Again, more on this later.

There is something outside of the text

To make a very long story short, I was a book lugging Luddite until about three years ago when I discovered that the internet was more than cats fiending after cheeseburgers. And, since then, I have become increasingly fascinated with digital culture’s scrolls and more than a little concerned about my friend, the codex. Over the next few days, I plan on giving you a rough lay of land in the new/old publishing world according to my eye.

Caveat: I am not an expert in the field. I have never worked in it, but I have loved books in the past, known more than my fair share of authors and editors, and spent many of my waking hours thinking about the shift in reading habits and whether it does, indeed, demand comparisons with Gutenburg’s revolution.
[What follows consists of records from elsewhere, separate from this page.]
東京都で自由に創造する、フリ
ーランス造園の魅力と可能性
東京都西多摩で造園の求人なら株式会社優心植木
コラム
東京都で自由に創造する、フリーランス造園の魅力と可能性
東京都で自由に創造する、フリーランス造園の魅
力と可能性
We’ll start with a long, but interesting* essay by a former Editor-in-Chief of Random House, Daniel Menaker, on the contemporary publishing industry:

And here is the list of mostly non-arithmetical observations about mainstream publishing that these occasions have led me to compile. It is written primarily from the point of view of a medium- or senior-level acquisitions editor at a major trade house in New York City, the center of the publishing world. It applies principally to the publication of original hardcover books. Some of these observations have been observed before, but I hope to refresh them here. Some will be less familiar, I hope. These ideas are drawn from publishing as it stands — maybe I should say “stumbles” –right now; many of them may well not obtain when electronic-book-text digitization begins in earnest. That will happen in a financially and organizationally seismic way very quickly, I think — over the next decade –but I believe that this impending Gutenberg-level shift in reading culture, along with the economic disasters of the last two years, render the challenges of present-day hard-copy publishing all the more agonizing, immediate, and dramatic. At least in the abstract, and especially in this economic climate, most other professions pose some of the same problems for those who pursue them, no doubt. But the tectonically opposing demands on publishing — that it simultaneously make money and serve the tradition of literature — and its highly unpredictable outcomes and its prominence in the attention of the media have made it a kind of poster adult for capitalism and the arts in crisis.

For the most part, I have to say I’m glad to have left this all behind, except in the tranquility of recollection. But since publishing is essentially a casino, I do miss the thrill of gambling and the rare winning throw of the dice.

*I write ‘interesting’, of course, because I plan on posting boring articles later.